WASHINGTON - The tea party scored a win in Nebraska on Tuesday as university president Ben Sasse captured the Republican nomination for U.S. Senate in a bitter race that highlighted the fissures within the GOP. Two women set the stage for history-making in West Virginia.
Sasse, who had the backing of outside conservative groups, Sarah Palin and Sen. Ted Cruz, grabbed 45 percent of the vote to 25 percent for Sid Dinsdale, the president of Pinnacle Bank, and 23 percent for former State Treasurer Shane Osborn.
For months, Sasse was locked in an increasingly negative race with Osborn, who had the support of the Washington establishment and allies of Senate Minority Leader Mitch McConnell, R-Ky.
With little to celebrate to date, conservative groups immediately trumpeted Sasse's win.

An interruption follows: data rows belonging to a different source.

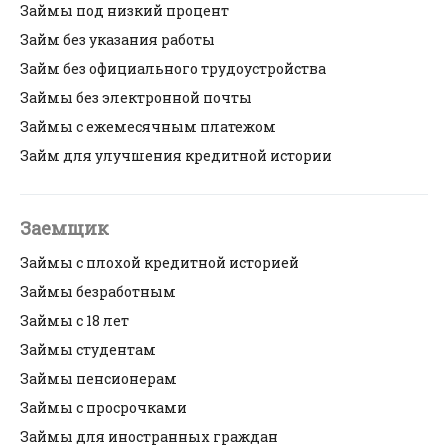
Займы под низкий процент
Займ без указания работы
Займ без официального трудоустройства
Займы без электронной почты
Займы с ежемесячным платежом
Займ для улучшения кредитной истории
Заемщик
Займы с плохой кредитной историей
Займы безработным
Займы с 18 лет
Займы студентам
Займы пенсионерам
Займы с просрочками
Займы для иностранных граждан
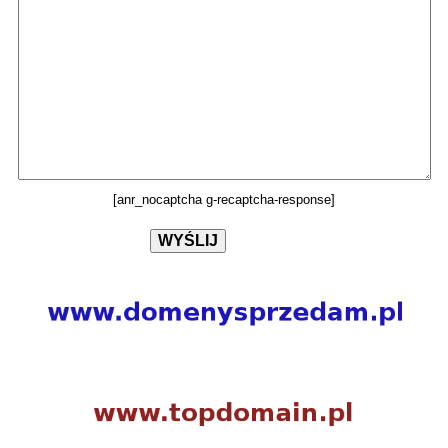
[anr_nocaptcha g-recaptcha-response]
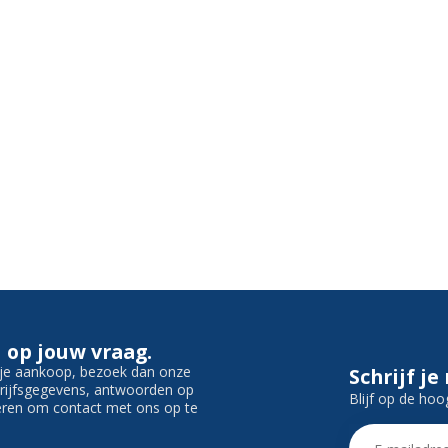
 op jouw vraag.
f je aankoop, bezoek dan onze
Schrijf je
edrijfsgegevens, antwoorden op
Blijf op de hoo
ieren om contact met ons op te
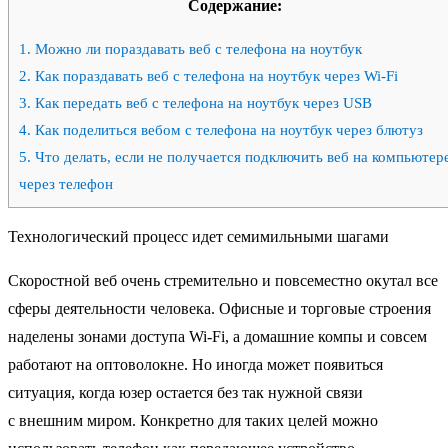
Содержание:
1.
Можно ли пораздавать веб с телефона на ноутбук
2.
Как пораздавать веб с телефона на ноутбук через Wi-Fi
3.
Как передать веб с телефона на ноутбук через USB
4.
Как поделиться вебом с телефона на ноутбук через блютуз
5.
Что делать, если не получается подключить веб на компьютер
через телефон
Технологический процесс идет семимильными шагами
Скоростной веб очень стремительно и повсеместно окутал все
сферы деятельности человека. Офисные и торговые строения
наделены зонами доступа Wi-Fi, а домашние компы и совсем
работают на оптоволокне. Но иногда может появиться
ситуация, когда юзер остается без так нужной связи
с внешним миром. Конкретно для таких целей можно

"Ben Sasse won this race because he never stopped fighting for conservative principles," said Senate Conservatives Fund Executive Director Matt Hoskins. Club for Growth President Chris Chocola said Sasse built his campaign "on the simple idea that Obamacare is a disaster that needs to be repealed."
Voters in Nebraska and West Virginia were deciding their lineups for the November elections in the latest round of spring primaries. The fall midterms will determine control of Congress for the last two years of President Barack Obama's second term, with Republicans expected to hold the House and cautiously optimistic about winning control of the Senate.
The GOP needs to net six seats to grab the majority
In West Virginia, Republican Rep. Shelley Moore Capito and Democrat Natalie Tennant cruised to primary wins and will square off in a Senate showdown in November that will give the state its first female senator.
Capito is a seven-term congresswoman and daughter of former Gov. Arch Moore; Tennant the state's secretary of state. They are looking to replace Democratic Sen. Jay Rockefeller, who is retiring after 30 years.
West Virginia has become increasingly Republican, and Capito entered the general election contest as the heavy favorite. If elected, she would be the first Republican senator from West Virginia since 1959.
In Nebraska, Sasse, who heads Midland University, had the backing of the Tea Party Patriots and FreedomWorks in his bid to replace Republican Sen. Mike Johanns, who is retiring after a single six-year term.
Sasse has focused on his conservative credentials, opposition to abortion, support for gun rights and goal of repealing and replacing the health care law.
While Sasse won over tea partyers, he offered voters some significant establishment credentials. He served as an assistant secretary in the Health and Human Services Department in President George W. Bush's administration, studied at Harvard and Yale, and was a visiting scholar in economics at the Brookings Institution.